She posted to her Facebook that she’d gotten sexually assaulted. But one guy there, had the wherewithal, to record it; she was gently escorted out, and everyone was quiet all the way to the door, because they were so fucking happy that the woman wasn’t ruining the show anymore. And the friend of hers who was attacking me on social media apologized. Vindication.

Do you do anything to prepare for a show? How much of your show is impromptu, how much of it is completely worked out, or is all of it is worked out beforehand?
At this point, it’s all worked out and if improvisation comes into play, I’m fucking happy. That’s how the bits build. But it’s been so fucked up going between being on the road and working on the book, now I'm on the road, now it’s back to the book. It’d be easier if I was doing one or the other. My brain has the retention of a spaghetti strainer, so I work a lot more. But once I get into a groove, I’m like, I have a set.

What can Seattleites expect from your show at the Neptune? You sold out the first night so obviously people are excited about it…
Expect Amanda Knox to be at my show. And her husband.

I got Boise and Spokane to fuck up before I get to Seattle. [Spokane] is evidently a white supremacist tweaker town.

Well, we are a blue state because of Seattle.

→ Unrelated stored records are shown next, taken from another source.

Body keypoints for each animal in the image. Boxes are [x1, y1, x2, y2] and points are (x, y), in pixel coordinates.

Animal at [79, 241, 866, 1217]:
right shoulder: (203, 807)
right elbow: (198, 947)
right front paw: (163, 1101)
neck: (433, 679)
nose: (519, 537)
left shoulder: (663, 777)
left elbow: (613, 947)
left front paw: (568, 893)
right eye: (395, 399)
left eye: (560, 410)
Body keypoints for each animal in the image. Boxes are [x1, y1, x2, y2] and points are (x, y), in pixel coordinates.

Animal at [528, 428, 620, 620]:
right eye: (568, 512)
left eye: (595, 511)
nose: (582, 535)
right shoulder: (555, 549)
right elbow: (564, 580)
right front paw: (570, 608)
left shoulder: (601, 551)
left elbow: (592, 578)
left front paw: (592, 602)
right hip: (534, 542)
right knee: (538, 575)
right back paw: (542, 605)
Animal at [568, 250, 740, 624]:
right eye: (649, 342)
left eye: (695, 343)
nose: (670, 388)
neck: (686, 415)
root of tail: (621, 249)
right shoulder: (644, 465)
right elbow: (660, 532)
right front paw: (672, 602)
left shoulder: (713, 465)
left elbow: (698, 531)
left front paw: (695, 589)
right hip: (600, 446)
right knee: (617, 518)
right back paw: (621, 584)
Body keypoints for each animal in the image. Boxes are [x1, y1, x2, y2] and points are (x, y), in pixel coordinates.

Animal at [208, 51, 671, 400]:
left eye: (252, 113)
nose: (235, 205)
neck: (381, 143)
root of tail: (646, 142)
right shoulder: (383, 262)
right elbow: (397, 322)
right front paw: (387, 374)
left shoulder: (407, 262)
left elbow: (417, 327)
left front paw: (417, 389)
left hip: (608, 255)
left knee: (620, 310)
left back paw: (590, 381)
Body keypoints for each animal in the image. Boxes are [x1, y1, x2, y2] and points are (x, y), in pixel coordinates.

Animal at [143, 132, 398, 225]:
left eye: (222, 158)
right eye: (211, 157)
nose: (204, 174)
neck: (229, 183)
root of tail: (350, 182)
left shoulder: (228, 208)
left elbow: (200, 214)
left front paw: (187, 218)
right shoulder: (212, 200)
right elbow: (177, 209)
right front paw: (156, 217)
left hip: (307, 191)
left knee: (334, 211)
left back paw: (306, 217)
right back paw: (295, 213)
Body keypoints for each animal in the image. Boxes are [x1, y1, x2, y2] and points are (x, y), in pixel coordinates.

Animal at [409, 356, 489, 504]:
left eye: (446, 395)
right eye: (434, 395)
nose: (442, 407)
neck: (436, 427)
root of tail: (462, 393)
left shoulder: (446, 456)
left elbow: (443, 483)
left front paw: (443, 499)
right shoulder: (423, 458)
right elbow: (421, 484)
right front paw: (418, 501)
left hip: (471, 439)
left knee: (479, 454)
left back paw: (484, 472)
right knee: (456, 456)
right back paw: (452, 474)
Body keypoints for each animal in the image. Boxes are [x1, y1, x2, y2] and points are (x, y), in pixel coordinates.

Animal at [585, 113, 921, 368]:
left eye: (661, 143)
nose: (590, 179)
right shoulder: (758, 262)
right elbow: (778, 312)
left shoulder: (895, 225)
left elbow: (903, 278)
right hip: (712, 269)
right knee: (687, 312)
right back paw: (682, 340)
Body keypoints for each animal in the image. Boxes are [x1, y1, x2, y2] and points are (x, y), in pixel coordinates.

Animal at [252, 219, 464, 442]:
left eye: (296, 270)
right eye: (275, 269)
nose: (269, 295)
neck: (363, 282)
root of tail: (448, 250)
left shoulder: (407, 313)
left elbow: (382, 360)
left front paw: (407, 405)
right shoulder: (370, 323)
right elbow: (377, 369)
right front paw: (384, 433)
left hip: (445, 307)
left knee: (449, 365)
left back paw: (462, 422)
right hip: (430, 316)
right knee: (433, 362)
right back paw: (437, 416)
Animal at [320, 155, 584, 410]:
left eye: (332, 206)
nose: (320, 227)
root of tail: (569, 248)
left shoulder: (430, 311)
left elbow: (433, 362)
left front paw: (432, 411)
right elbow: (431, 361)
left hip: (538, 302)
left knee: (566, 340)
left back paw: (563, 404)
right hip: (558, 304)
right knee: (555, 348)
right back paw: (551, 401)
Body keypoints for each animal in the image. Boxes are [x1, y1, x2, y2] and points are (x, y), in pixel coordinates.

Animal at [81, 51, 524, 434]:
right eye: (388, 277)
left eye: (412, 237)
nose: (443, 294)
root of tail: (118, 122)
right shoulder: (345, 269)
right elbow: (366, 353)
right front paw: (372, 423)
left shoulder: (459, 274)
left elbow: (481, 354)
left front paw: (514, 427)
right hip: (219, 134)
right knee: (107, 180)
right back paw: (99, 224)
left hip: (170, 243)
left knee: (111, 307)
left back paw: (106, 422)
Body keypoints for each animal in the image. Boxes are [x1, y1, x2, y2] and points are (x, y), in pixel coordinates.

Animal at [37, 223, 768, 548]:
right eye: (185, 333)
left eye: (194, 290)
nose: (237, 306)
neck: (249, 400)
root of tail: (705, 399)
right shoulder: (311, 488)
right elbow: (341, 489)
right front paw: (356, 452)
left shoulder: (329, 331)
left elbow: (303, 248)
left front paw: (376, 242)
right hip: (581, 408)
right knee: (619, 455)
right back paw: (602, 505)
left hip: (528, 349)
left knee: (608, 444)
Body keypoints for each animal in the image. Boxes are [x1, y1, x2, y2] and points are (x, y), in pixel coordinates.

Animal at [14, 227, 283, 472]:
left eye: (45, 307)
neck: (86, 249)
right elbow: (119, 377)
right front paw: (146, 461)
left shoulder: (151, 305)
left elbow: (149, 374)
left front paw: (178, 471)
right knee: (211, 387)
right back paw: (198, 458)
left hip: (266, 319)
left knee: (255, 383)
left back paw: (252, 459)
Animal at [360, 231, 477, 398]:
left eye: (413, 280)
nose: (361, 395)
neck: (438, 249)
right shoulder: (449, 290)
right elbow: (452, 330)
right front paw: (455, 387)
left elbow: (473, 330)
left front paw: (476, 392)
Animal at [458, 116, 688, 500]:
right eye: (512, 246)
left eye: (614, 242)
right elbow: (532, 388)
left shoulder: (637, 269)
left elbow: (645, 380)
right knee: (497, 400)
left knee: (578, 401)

Most places elsewhere in the state are, not so much.
Those lines are getting so blurred. Like Big Jay Oakerson’s podcast, The Bonfire? Those New York guys have always been conservative, dumb-level… if you go dark, they call you alt-right. They are trying to force comedy into that same mold, comics are buying into it, it’s like, come on now, we’re the people who see through bullshit on both sides. Fortunately, I will never matter… I will never have to apologize because of a sponsorship. My audience is my audience and I don’t have to placate, I just assume they’ll show up.